Dataset excerpts Block Start

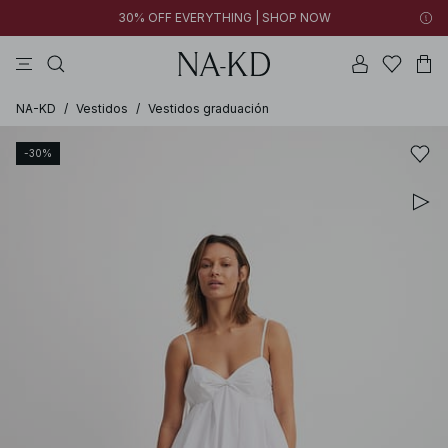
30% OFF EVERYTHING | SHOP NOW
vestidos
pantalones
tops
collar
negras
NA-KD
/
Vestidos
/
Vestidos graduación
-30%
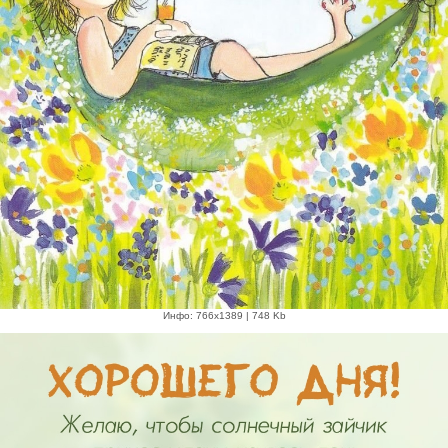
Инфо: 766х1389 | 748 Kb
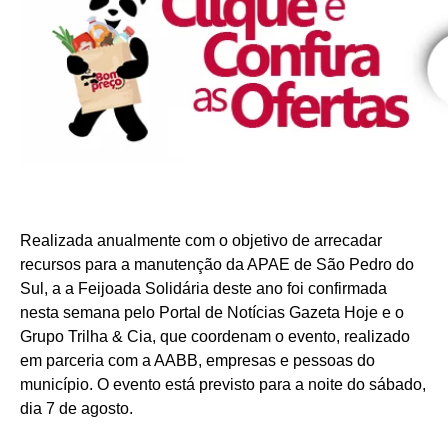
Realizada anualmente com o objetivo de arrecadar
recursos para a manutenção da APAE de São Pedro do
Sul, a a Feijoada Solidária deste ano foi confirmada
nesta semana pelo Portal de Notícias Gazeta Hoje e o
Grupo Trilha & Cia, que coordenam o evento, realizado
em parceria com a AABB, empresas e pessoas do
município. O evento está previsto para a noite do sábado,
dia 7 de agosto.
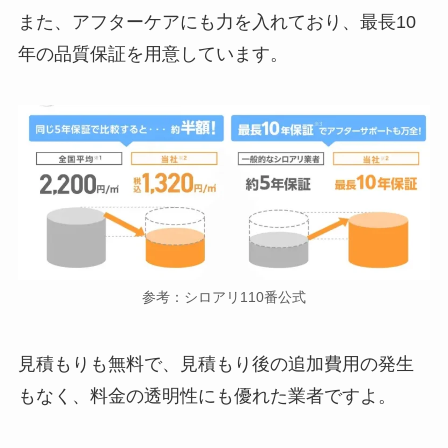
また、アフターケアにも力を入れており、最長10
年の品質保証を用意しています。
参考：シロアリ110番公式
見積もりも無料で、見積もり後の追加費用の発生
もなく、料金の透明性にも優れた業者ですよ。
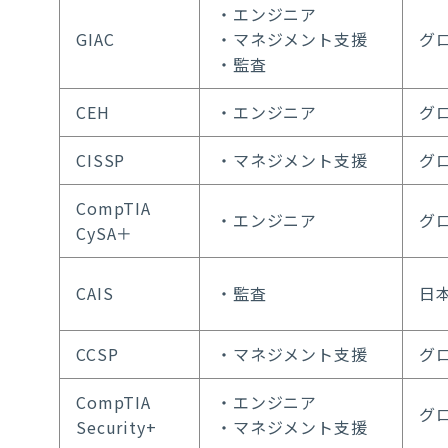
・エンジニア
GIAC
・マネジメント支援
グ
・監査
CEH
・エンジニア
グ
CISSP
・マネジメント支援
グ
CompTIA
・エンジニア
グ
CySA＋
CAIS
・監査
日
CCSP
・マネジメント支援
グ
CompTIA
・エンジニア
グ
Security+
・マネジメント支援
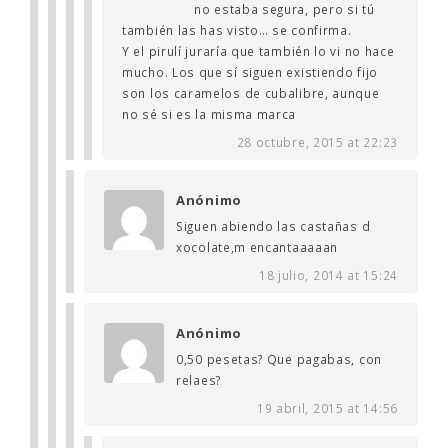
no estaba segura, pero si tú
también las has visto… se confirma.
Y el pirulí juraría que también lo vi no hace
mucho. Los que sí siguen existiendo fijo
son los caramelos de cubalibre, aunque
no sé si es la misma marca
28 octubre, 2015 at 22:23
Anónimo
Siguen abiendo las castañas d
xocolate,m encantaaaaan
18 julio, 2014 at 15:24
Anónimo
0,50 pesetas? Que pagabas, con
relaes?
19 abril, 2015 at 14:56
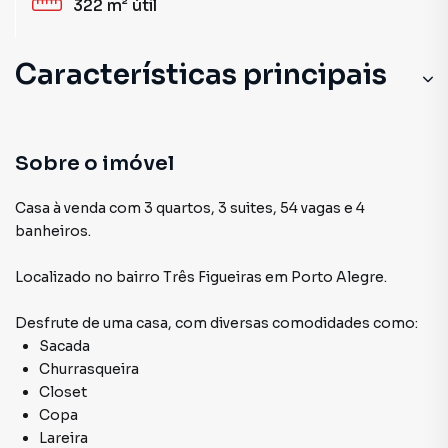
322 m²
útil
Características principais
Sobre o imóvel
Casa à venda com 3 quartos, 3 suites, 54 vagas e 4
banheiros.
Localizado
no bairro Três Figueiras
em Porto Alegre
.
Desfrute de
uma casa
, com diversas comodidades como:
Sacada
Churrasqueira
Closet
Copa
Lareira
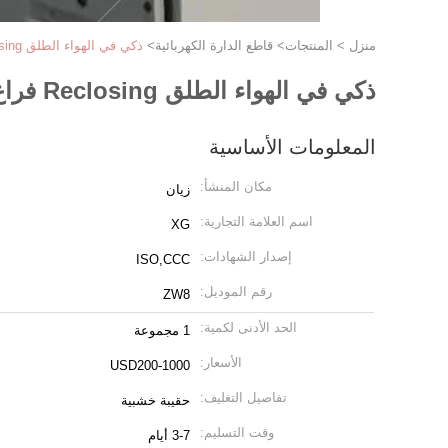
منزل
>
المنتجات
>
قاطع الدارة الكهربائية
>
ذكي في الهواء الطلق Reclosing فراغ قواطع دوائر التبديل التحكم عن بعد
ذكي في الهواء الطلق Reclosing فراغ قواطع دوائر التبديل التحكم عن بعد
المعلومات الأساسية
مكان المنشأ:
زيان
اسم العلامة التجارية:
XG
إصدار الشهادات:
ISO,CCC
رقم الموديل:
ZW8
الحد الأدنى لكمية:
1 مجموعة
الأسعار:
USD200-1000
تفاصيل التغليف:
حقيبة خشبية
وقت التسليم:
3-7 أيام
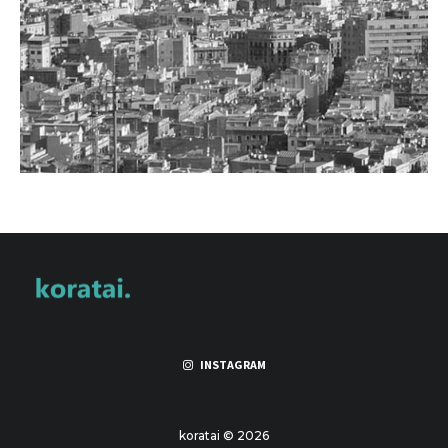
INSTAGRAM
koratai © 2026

Dataset excerpts Block End
Dataset excerpts Block Start

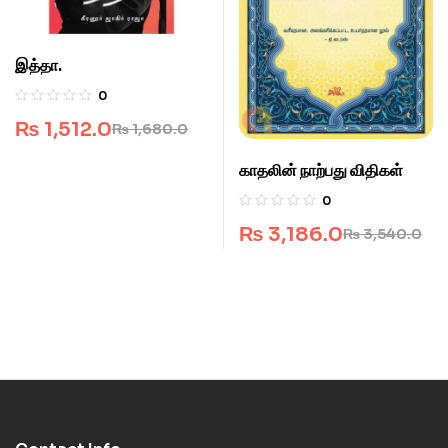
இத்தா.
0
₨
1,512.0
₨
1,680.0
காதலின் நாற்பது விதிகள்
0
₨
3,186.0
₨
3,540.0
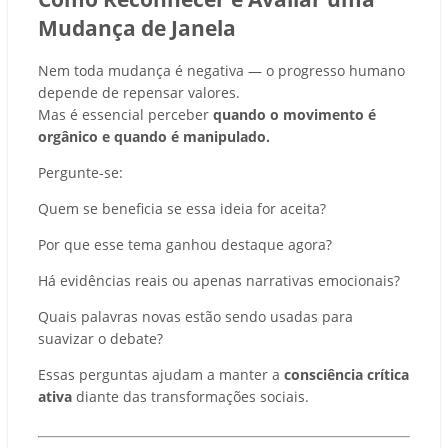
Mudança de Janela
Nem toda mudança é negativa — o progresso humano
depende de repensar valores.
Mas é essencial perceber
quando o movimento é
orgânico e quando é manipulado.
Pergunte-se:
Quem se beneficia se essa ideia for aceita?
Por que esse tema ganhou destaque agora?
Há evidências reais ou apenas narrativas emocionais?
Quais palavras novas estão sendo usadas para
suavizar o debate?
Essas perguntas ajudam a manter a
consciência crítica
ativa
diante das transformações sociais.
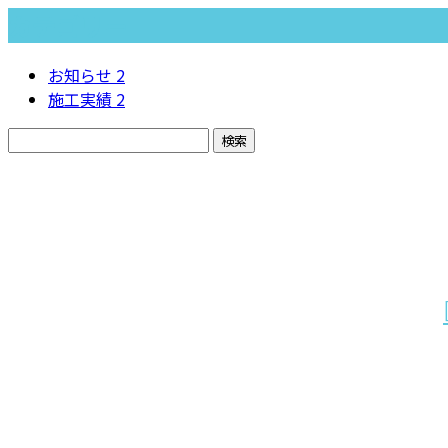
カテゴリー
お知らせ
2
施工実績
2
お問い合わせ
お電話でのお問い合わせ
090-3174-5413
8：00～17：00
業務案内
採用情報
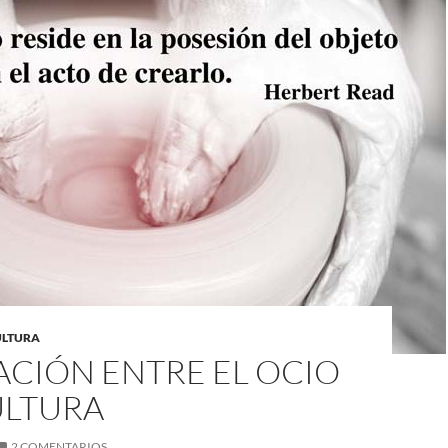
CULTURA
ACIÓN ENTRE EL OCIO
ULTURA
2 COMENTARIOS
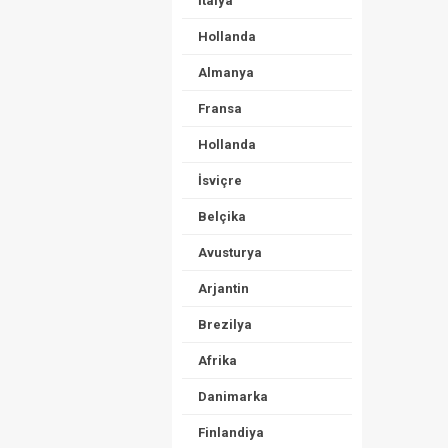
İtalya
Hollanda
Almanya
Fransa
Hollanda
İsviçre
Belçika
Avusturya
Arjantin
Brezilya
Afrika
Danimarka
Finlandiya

Dataset excerpts Block End

# What to produce:
Filter the entries above and copy only the lines that hold "también".

# Solution to this task:
también las has visto… se confirma.
Y el pirulí juraría que también lo vi no hace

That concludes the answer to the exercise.